Macklin already had ongoing collaborations with Elana Fertig, Ph.D., from University of Maryland, who was focused on pancreatic cancer, and Johns Hopkins University’s Genevieve Stein-O’Brien, Ph.D., who was researching brain development. In other studies, Fertig collaborated with Coussens to understand epigenetic mechanisms impacting therapy response in breast cancer regulated by macrophages, a type of immune cell.
Thanks to philanthropic and National Institutes of Health funding, the multi-institutional group of scientists began collaborating to harness the various scientific approaches across their five labs.
For the last two years, they have been meeting every Friday to present their findings and share updates. Their goal?

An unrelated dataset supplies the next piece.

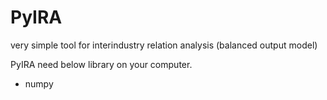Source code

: # PyIRA
very simple tool for interindustry relation analysis (balanced output model)

PyIRA need below library on your computer.
 * numpy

To develop rational rules based on significant biologic responses, which could then inform mathematical prediction models for therapy responses.

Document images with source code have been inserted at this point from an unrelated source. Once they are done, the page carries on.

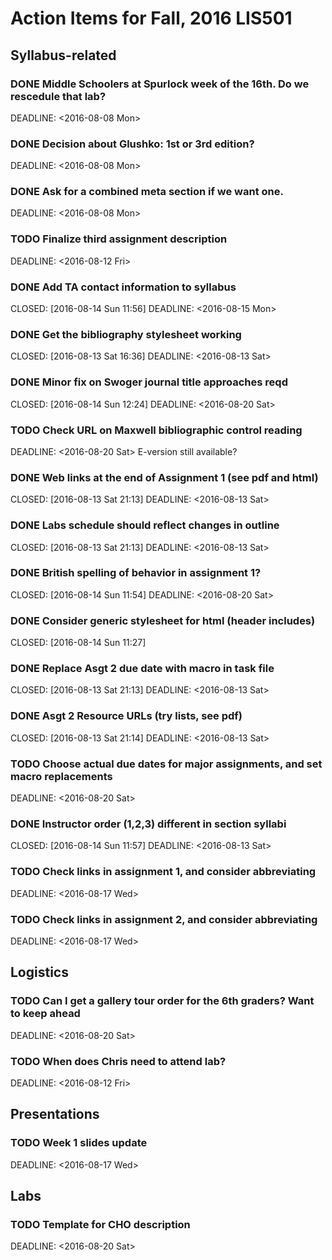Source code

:Action Items for Fall, 2016 LIS501
==================================

Syllabus-related
----------------

### DONE Middle Schoolers at Spurlock week of the 16th. Do we rescedule that lab?

DEADLINE: &lt;2016-08-08 Mon&gt;

### DONE Decision about Glushko: 1st or 3rd edition?

DEADLINE: &lt;2016-08-08 Mon&gt;

### DONE Ask for a combined meta section if we want one.

DEADLINE: &lt;2016-08-08 Mon&gt;

### TODO Finalize third assignment description

DEADLINE: &lt;2016-08-12 Fri&gt;

### DONE Add TA contact information to syllabus

CLOSED: \[2016-08-14 Sun 11:56\] DEADLINE: &lt;2016-08-15 Mon&gt;

### DONE Get the bibliography stylesheet working

CLOSED: \[2016-08-13 Sat 16:36\] DEADLINE: &lt;2016-08-13 Sat&gt;

### DONE Minor fix on Swoger journal title approaches reqd

CLOSED: \[2016-08-14 Sun 12:24\] DEADLINE: &lt;2016-08-20 Sat&gt;

### TODO Check URL on Maxwell bibliographic control reading

DEADLINE: &lt;2016-08-20 Sat&gt; E-version still available?

### DONE Web links at the end of Assignment 1 (see pdf and html)

CLOSED: \[2016-08-13 Sat 21:13\] DEADLINE: &lt;2016-08-13 Sat&gt;

### DONE Labs schedule should reflect changes in outline

CLOSED: \[2016-08-13 Sat 21:13\] DEADLINE: &lt;2016-08-13 Sat&gt;

### DONE British spelling of behavior in assignment 1?

CLOSED: \[2016-08-14 Sun 11:54\] DEADLINE: &lt;2016-08-20 Sat&gt;

### DONE Consider generic stylesheet for html (header includes)

CLOSED: \[2016-08-14 Sun 11:27\]

### DONE Replace Asgt 2 due date with macro in task file

CLOSED: \[2016-08-13 Sat 21:13\] DEADLINE: &lt;2016-08-13 Sat&gt;

### DONE Asgt 2 Resource URLs (try lists, see pdf)

CLOSED: \[2016-08-13 Sat 21:14\] DEADLINE: &lt;2016-08-13 Sat&gt;

### TODO Choose actual due dates for major assignments, and set macro replacements

DEADLINE: &lt;2016-08-20 Sat&gt;

### DONE Instructor order (1,2,3) different in section syllabi

CLOSED: \[2016-08-14 Sun 11:57\] DEADLINE: &lt;2016-08-13 Sat&gt;

### TODO Check links in assignment 1, and consider abbreviating

DEADLINE: &lt;2016-08-17 Wed&gt;

### TODO Check links in assignment 2, and consider abbreviating

DEADLINE: &lt;2016-08-17 Wed&gt;

Logistics
---------

### TODO Can I get a gallery tour order for the 6th graders? Want to keep ahead

DEADLINE: &lt;2016-08-20 Sat&gt;

### TODO When does Chris need to attend lab?

DEADLINE: &lt;2016-08-12 Fri&gt;

Presentations
-------------

### TODO Week 1 slides update

DEADLINE: &lt;2016-08-17 Wed&gt;

Labs
----

### TODO Template for CHO description

DEADLINE: &lt;2016-08-20 Sat&gt;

Read more about the Knight Cancer Institute in this media kit.
For Heiser, the Friday meetings became a highlight of her week.
“I would really look forward to them,” she says. “I think we all became very invested in the time spent and in the commitment, we had to each other and to developing our ideas.”

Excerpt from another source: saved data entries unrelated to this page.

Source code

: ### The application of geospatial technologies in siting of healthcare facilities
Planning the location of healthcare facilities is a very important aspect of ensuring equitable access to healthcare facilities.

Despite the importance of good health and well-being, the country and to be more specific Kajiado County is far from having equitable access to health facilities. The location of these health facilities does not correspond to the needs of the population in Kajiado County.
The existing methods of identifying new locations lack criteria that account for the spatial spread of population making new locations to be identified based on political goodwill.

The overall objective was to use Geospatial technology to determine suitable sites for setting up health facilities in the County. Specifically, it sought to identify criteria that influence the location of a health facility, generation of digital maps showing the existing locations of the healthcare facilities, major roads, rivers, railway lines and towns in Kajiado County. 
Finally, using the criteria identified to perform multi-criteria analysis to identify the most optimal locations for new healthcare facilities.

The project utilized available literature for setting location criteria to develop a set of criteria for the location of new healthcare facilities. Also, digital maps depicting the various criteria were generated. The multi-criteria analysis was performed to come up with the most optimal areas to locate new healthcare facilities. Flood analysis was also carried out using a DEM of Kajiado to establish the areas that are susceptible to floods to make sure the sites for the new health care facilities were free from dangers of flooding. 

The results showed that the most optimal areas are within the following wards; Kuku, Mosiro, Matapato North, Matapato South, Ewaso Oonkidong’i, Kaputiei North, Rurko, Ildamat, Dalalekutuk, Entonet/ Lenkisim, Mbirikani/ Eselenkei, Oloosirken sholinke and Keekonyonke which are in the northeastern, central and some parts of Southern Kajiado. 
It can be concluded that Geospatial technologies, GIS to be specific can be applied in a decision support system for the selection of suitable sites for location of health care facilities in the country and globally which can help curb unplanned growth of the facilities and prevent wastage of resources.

Using validated preclinical biology, the group was able to develop and replicate computational models for cells in multiple types of cancer — a milestone and a moment when the group knew they had a novel approach that could significantly impact patients with cancer.
“There wasn’t one a-ha moment; there were many. It was a very grassroots effort,” Heiser said. “And we were fortunate to be able to build off of strong research that already existed within OHSU’s biomedical engineering and cancer biology-focused departments and within the Knight Cancer Institute.”
The group leveraged the following:
- Twenty years of in vivo breast cancer modeling in the Coussens Lab, which demonstrated that a group of immune cells called macrophages and T cells significantly impact how cancer cells progress into lethal tumors.
- 2022 research from the Heiser Lab, which developed a detailed map of how breast cells respond to extracellular signals. This helped create a computational model — a test done on a computer instead of in a lab — to better understand how those cells behave.
- Research from the Chang lab, focused on developing advanced analytics for imaging data.
The findings open the door for next steps — new research questions that now can be asked and answered with greater accuracy and speed.
Lisa Coussens, Ph.D. (Courtesy)
“The collaboration and team-science approach provides a foundational platform to predict the effects of various cell types embedded within tumors expressing different therapeutic targets, based on biological findings, without having to do 20 years’ worth of in vivo biological studies,” Coussens said.
For Heiser and the entire group, working together from a multidisciplinary standpoint has been not only effective, but gratifying.
“We really need a multidisciplinary view if we’re going to cure cancer,” Heiser said. “Our ultimate goal is always to improve outcomes for patients, and to do that, we have to tackle these questions from many different angles.
“It’s a multifaceted disease, so it makes sense that the approach needs to be multifaceted as well. We have been able to demonstrate that the work we’ve been doing these past several years and over these many Fridays has yielded something that can be useful to the broader cancer research community, and that is really very meaningful.”
Research reported in this publication was supported by the Jayne Koskinas Ted Giovanis Foundation for Health and Policy, the National Foundation for Cancer Research and the Susan G Komen Foundation. The content is solely the responsibility of the authors and does not necessarily represent the official views of the various foundations.